Co-op songwriters finally get a break
By Glen Liford, Editor 1/20/2023

Fans of country music may have heard the recently released song by the group McBride and the Ride entitled “Marlboros and Avon.” The nostalgic track is off the band’s EP release of the same title that will appear later this spring and was released as the first single from the album on Jan. 5. 


The song has a strong Co-op connection in that it was written by two friends — Mark Harris and Bill Vaughn — who are former Tennessee Farmers Cooperative (TFC) employees. Mark worked for Rutherford Farmers Cooperative in Murfreesboro and Eagleville, as well as Bedford Moore Farmers Cooperative in Shelbyville before coming to TFC, where he worked from 1991 to 1996 in the Home Lawn Specialty Department. Bill began his Co-op career at Rutherford Farmers Cooperative in Eagleville before joining TFC in the Hardware Department in 2006 and later moving to the Crop Nutrients Department. He retired in July 2020 and is now working at the Eagleville location again. 


Mark and Bill’s friendship started long before their mutual employment at TFC. They began playing music and writing songs together in the early 1990s. Mark left TFC in March 2014 and moved back to Texas where he bought a local farm supply store. He is now a regional sales representative for Merck, servicing parts of Texas and New Mexico. The pair have retained their collaboration and friendship despite the distance between them.


“We stayed in touch via phone calls with advances in technology like iPhones, FaceTime, and Zoom meetings,” says Bill. “I could be here in Eagleville while he’s in Roby, Texas, and we talk, play, and write together, though we are a thousand miles apart.”


“Marlboros and Avon” was cowritten via those collaborative methods, but was conceived while Mark was attending a concert featuring the 1970s pop band, Three Dog Night. One of Mark’s friends, noting the older crowd at the event, jokingly remarked that the place smelled like Marlboros and Avon. As a writer, Mark latched on to the phrase and shared it with Bill. In their songwriting discussions over the years, they had discussed the phenomenon of how an aroma can sometimes trigger a memory.


“The smell of your grandma’s biscuits baking or of coffee in the morning can take you back to a certain place or time,” says Bill. “I thought the idea was great. I had never heard a song about that.”

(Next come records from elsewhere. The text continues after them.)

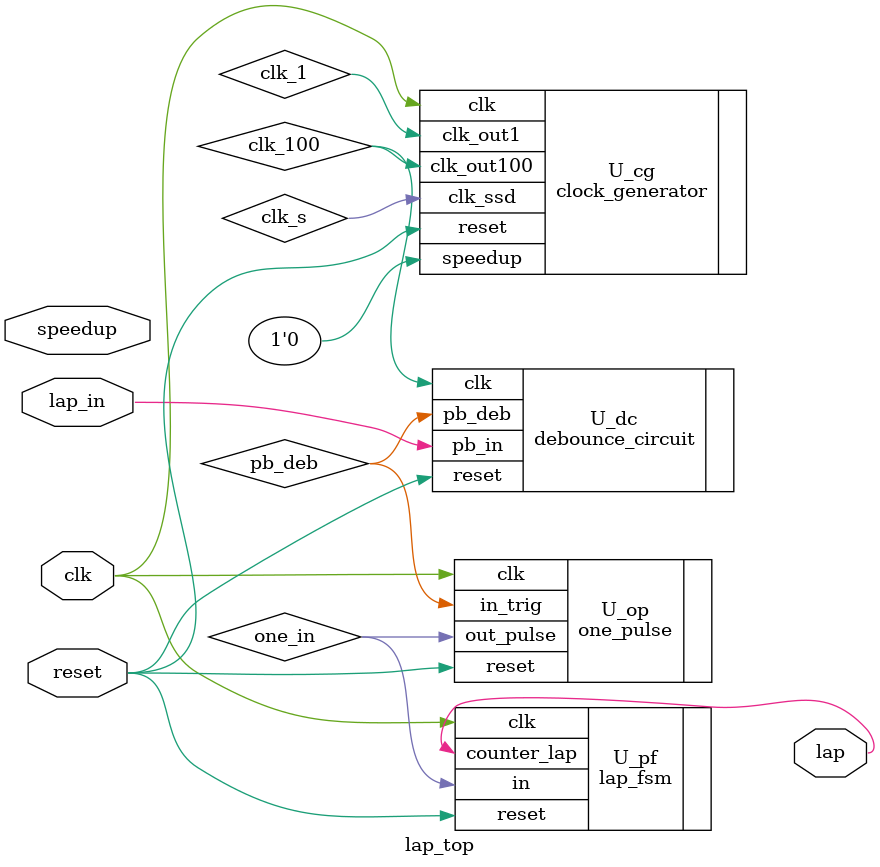
<source format=v>
module lap_top(
    clk, // Clock from crystal
    reset, //active low reset
    speedup,
    lap_in, //push button input
    lap
);
// Declare I/Os
input clk; // Clock from crystal
input reset; //active low reset
input speedup;
input lap_in; //push button input
output lap;
// Declare internal nodes
wire pb_deb, clk_1, clk_100, clk_s, one_in; // push button debounced out
// Clock generator module
clock_generator U_cg(
    .clk(clk), // clock from crystal
    .reset(reset), // active low reset
    .speedup(1'b0),
    .clk_out1(clk_1), // generated 1 Hz clock
    .clk_out100(clk_100), // generated 100 Hz clock
    .clk_ssd(clk_s)
);
// debounce circuit
debounce_circuit U_dc(
    .clk(clk_100), // clock control
    .reset(reset), // reset
    .pb_in(lap_in), //push button input
    .pb_deb(pb_deb) // debounced push button out
);
   // 1 pulse generation circuit
one_pulse U_op(
    .clk(clk), // clock input
    .reset(reset), //active low reset
    .in_trig(pb_deb), // input trigger
    .out_pulse(one_in) // output one pulse
);
lap_fsm U_pf(
    .clk(clk),
    .reset(reset),
    .in(one_in),
    .counter_lap(lap)
);
endmodule
   
</source>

 Together, the pair refined the rest of the lyrics to the song, and Bill says it seems to appeal to those who are nostalgic for simpler times, no matter when they grew up.


The songwriters have written several songs together and “click” because of their similar backgrounds, says Bill, noting that he has written a few hundred songs in search of something that might be a hit. Mark has had some success, too, having co-written the song “Boots,” which was recorded by Joey + Rory in 2008.


“When Mark and I were playing together in the ‘90s, we didn’t have a record deal or anything, but we were getting pretty good,” recalls Bill. “We had some [music industry] management people interested in us. If we had signed on with them, we would have been traveling across the country to fairs, rodeos, and so forth. I realized I would be gone two or three hundred days a year, and I just couldn’t do it. My wife would have been home alone with three kids. I said, ‘Well, I’ll just write songs. How hard can that be?’ So, it was exciting to hear this song played at the Grand Ole Opry [on December 30], even if it took 35 years to get there.”